▶ _Trecho fornecido_:
= = = = =
Denunciaram o achaque a Alemanha, a França, o Brasil e o Canadá.

Cargas já pagas são praticamente sequestradas e contratos já assinados são cancelados sob a truculência de que Trump se gaba.

Trump asseverou que a situação era de alguma forma exatamente o “oposto” da acusação de “pirataria”. Ele não esclareceu exatamente o que quis dizer com isso, aparentemente sugerindo que havia alguma base legal para apreender remessas internacionais.

A remessa de 200 mil máscaras N95 com destino a Berlim, surrupiadas na escala em Bangkok, foi produzida pela fábrica na China da 3 M e já estava paga.

Um carregamento de 60 milhões de máscaras que regiões francesas haviam comprado da China foi desviado para os EUA. “Um pedido francês foi comprado em dinheiro pelos americanos na pista, e o avião que deveria voar para a França decolou para os EUA”, denunciou o presidente da Associação das Regiões da França, Renaud Muselier à RT France.

O mesmo ocorreu com o Brasil, conforme relatou o ministro da Saúde, Luis Henrique Mandetta: todo um carregamento de equipamentos de proteção individual (EPI) comprados na China foi desviado para os EUA e o Brasil ficou no prejuízo.

“Hoje os Estados Unidos mandaram 23 aviões cargueiros dos maiores para a China, para levar o material que eles adquiriram. As nossas compras, que tínhamos expectativa de concretizá-las para poder fazer o abastecimento, muitas caíram”, disse o ministro.
= = = = =
▶ _Entradas de dados salvas_:
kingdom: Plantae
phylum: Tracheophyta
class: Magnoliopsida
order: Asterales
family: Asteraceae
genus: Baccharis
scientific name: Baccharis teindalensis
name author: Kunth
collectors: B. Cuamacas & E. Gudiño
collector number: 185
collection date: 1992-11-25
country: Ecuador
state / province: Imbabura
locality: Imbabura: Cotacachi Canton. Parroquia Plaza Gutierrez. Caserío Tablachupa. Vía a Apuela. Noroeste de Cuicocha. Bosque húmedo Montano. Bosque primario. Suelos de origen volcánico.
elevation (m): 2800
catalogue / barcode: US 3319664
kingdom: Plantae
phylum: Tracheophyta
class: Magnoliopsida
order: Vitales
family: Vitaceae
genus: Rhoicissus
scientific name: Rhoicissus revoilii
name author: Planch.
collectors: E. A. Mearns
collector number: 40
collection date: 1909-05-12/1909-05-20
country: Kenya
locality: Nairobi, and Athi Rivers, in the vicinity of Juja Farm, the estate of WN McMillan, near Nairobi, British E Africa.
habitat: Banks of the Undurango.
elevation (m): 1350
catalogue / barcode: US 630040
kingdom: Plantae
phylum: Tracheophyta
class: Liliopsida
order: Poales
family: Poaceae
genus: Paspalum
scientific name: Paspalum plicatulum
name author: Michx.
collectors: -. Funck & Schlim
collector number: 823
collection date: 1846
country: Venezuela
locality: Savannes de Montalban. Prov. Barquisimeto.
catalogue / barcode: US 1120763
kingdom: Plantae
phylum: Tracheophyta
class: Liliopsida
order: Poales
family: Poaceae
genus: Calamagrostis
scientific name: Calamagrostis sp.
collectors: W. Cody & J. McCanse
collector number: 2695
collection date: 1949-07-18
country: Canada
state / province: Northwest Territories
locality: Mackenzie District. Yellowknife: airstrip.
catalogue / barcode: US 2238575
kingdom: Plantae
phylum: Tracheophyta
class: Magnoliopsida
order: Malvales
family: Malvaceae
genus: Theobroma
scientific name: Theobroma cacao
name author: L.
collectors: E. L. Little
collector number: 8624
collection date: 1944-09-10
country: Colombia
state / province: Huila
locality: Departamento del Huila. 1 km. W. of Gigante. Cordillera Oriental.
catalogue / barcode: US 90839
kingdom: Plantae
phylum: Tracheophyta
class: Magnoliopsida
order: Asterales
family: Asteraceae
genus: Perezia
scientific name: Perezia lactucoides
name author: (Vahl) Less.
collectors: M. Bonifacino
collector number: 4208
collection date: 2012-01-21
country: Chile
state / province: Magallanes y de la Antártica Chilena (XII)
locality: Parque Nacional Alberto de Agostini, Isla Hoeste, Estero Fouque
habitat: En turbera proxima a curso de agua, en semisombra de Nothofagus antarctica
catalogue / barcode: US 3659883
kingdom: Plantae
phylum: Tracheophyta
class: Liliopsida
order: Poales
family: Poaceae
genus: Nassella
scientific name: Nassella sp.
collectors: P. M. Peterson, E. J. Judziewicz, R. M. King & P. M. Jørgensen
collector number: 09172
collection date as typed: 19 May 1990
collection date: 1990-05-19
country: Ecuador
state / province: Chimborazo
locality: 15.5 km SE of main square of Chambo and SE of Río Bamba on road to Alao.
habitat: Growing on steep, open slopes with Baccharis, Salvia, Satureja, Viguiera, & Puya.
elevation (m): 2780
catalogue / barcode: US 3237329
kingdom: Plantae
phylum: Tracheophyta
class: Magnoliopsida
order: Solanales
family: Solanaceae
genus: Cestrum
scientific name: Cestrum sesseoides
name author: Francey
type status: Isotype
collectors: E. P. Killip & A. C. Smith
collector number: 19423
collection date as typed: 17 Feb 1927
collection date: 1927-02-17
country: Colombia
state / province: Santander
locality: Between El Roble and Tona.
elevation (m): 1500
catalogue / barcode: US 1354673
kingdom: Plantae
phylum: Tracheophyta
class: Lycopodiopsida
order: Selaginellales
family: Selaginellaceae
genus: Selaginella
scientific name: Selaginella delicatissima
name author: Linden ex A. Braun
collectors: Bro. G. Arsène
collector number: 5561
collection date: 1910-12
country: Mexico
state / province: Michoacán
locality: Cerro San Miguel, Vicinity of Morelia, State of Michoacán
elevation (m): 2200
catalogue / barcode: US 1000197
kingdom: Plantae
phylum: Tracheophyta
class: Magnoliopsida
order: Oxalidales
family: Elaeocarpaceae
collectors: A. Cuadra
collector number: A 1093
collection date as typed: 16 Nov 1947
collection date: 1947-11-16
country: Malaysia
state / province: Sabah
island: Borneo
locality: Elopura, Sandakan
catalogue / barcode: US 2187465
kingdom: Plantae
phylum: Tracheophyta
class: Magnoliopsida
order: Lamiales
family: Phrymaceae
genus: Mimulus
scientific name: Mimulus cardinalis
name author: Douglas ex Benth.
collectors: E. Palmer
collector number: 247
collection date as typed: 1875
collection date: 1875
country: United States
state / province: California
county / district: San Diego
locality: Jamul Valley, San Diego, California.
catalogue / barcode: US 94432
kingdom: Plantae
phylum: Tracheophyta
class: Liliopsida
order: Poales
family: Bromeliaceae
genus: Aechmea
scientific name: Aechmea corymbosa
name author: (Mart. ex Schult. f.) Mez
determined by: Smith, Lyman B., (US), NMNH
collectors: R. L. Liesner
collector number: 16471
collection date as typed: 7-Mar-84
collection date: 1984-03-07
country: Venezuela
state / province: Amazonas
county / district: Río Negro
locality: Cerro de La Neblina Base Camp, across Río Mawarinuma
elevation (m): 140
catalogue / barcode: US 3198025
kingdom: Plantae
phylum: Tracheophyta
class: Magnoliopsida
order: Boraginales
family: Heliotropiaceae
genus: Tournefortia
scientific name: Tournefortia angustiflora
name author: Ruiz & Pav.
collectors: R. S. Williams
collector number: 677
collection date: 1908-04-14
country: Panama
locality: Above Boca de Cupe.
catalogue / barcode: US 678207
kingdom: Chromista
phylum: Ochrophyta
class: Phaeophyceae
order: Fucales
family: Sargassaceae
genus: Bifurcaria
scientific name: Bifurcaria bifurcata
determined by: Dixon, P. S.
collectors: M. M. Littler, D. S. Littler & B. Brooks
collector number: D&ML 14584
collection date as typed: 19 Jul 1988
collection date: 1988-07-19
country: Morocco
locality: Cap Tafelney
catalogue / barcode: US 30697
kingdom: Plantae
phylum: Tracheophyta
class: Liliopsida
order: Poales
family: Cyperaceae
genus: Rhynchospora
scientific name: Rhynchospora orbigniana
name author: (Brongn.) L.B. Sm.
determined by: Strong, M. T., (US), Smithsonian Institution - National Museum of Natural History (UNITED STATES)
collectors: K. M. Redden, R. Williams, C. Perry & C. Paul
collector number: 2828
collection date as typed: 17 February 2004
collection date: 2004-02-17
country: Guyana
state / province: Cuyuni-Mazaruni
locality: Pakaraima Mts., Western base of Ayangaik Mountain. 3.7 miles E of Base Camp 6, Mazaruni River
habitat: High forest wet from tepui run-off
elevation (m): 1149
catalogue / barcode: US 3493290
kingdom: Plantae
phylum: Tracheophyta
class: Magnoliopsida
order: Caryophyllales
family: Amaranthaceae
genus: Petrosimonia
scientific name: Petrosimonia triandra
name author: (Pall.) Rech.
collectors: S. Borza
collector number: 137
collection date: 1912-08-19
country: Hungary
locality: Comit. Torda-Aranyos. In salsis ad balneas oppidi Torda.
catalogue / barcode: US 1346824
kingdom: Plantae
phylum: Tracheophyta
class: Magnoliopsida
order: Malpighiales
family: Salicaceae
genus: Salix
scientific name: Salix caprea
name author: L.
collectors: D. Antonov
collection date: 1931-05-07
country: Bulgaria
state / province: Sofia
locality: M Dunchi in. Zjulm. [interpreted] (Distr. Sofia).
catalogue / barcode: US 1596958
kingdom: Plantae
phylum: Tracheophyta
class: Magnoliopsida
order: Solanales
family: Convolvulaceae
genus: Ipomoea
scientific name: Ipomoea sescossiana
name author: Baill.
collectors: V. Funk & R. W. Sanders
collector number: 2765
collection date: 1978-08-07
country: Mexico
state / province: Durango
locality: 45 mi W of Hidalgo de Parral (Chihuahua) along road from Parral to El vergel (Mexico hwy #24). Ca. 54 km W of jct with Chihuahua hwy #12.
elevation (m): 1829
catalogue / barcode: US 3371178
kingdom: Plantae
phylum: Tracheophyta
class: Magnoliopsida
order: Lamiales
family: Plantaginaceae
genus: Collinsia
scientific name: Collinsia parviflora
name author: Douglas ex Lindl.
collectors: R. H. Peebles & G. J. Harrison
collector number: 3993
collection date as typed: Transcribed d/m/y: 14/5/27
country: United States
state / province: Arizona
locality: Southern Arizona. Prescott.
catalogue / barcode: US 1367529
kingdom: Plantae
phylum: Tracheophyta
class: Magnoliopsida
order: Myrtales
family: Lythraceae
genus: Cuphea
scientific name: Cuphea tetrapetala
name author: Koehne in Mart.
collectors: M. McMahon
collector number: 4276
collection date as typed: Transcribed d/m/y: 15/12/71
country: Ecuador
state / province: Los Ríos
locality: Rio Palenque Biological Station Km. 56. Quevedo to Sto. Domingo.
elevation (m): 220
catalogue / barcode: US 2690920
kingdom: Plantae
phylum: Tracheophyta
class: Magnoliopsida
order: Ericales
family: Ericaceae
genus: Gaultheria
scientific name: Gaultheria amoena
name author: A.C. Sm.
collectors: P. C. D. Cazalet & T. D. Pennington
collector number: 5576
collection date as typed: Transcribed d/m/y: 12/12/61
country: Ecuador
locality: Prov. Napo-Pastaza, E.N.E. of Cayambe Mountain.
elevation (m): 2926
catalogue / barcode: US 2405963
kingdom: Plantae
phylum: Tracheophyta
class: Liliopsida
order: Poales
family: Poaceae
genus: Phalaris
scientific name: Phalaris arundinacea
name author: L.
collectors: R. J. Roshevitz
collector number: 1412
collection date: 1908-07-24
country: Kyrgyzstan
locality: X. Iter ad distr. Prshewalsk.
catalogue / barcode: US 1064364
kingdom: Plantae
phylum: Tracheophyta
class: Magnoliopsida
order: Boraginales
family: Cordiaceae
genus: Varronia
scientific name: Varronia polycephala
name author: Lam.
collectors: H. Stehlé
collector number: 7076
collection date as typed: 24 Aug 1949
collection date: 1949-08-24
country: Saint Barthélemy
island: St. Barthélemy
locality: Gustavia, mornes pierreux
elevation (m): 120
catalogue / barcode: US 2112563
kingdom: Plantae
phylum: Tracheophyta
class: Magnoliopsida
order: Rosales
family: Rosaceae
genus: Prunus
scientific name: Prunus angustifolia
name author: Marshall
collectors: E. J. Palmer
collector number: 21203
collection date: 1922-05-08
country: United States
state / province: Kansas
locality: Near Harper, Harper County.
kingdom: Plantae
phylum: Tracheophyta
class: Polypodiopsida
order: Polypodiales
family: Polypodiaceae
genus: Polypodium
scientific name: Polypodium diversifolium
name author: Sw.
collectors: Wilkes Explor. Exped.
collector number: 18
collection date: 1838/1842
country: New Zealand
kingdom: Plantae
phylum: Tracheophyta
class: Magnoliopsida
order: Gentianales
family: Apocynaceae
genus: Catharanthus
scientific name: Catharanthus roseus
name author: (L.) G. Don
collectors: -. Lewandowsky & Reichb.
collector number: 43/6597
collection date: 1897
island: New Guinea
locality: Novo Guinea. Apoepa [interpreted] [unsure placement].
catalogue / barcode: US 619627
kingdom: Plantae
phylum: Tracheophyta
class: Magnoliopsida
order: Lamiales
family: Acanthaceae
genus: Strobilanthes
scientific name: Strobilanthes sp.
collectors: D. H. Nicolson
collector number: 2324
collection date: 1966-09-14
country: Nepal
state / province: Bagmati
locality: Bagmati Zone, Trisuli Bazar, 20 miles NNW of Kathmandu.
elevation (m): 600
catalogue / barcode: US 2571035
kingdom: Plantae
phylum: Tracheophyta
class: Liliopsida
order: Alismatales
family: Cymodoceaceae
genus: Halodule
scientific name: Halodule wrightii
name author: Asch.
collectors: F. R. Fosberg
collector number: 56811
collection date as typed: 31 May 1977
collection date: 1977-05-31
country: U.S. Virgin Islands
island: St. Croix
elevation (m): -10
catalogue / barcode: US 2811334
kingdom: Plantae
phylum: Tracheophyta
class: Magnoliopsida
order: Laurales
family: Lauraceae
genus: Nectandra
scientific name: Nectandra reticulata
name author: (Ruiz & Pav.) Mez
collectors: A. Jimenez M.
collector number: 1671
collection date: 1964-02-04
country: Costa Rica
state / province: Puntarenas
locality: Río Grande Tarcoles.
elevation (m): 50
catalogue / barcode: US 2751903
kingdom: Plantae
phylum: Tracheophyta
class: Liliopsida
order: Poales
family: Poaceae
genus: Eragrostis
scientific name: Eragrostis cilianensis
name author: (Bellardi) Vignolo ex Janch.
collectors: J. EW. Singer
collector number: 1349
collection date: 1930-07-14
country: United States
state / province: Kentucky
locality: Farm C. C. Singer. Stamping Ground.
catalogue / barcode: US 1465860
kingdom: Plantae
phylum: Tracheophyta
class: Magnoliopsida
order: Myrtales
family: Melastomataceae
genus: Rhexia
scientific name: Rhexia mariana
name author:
= = = = =
▶ _Explorar o material_:
A. Segundo a primeira frase do texto sobre o desvio de cargas de máscaras, quais países denunciaram o achaque?
B. Transcreva do texto sobre o desvio de cargas de máscaras a passagem que começa nas palavras "O mesmo ocorreu" e termina após "disse o ministro.".

▶ _Respostas numeradas_:
A. Alemanha, França, Brasil e Canadá.

B.
O mesmo ocorreu com o Brasil, conforme relatou o ministro da Saúde, Luis Henrique Mandetta: todo um carregamento de equipamentos de proteção individual (EPI) comprados na China foi desviado para os EUA e o Brasil ficou no prejuízo.

“Hoje os Estados Unidos mandaram 23 aviões cargueiros dos maiores para a China, para levar o material que eles adquiriram. As nossas compras, que tínhamos expectativa de concretizá-las para poder fazer o abastecimento, muitas caíram”, disse o ministro.